# [Written request]
Repeat the material below line for line, keeping every character as it is.

-=-=-=-=-

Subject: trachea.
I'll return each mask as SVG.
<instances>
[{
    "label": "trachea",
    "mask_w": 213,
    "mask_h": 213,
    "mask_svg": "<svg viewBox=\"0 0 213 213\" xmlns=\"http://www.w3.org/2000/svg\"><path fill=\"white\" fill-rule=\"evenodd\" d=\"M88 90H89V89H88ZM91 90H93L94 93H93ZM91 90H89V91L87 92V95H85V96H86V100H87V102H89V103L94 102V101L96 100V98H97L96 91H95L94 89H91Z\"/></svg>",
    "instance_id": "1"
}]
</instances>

-=-=-=-=-

# [Exercise result]
Subject: trachea.
I'll return each mask as SVG.
<instances>
[{
    "label": "trachea",
    "mask_w": 213,
    "mask_h": 213,
    "mask_svg": "<svg viewBox=\"0 0 213 213\" xmlns=\"http://www.w3.org/2000/svg\"><path fill=\"white\" fill-rule=\"evenodd\" d=\"M88 90H89V89H88ZM91 90H93L94 93H93ZM91 90H89V91L87 92V95H85V96H86V100H87V102H89V103L94 102V101L96 100V98H97L96 91H95L94 89H91Z\"/></svg>",
    "instance_id": "1"
}]
</instances>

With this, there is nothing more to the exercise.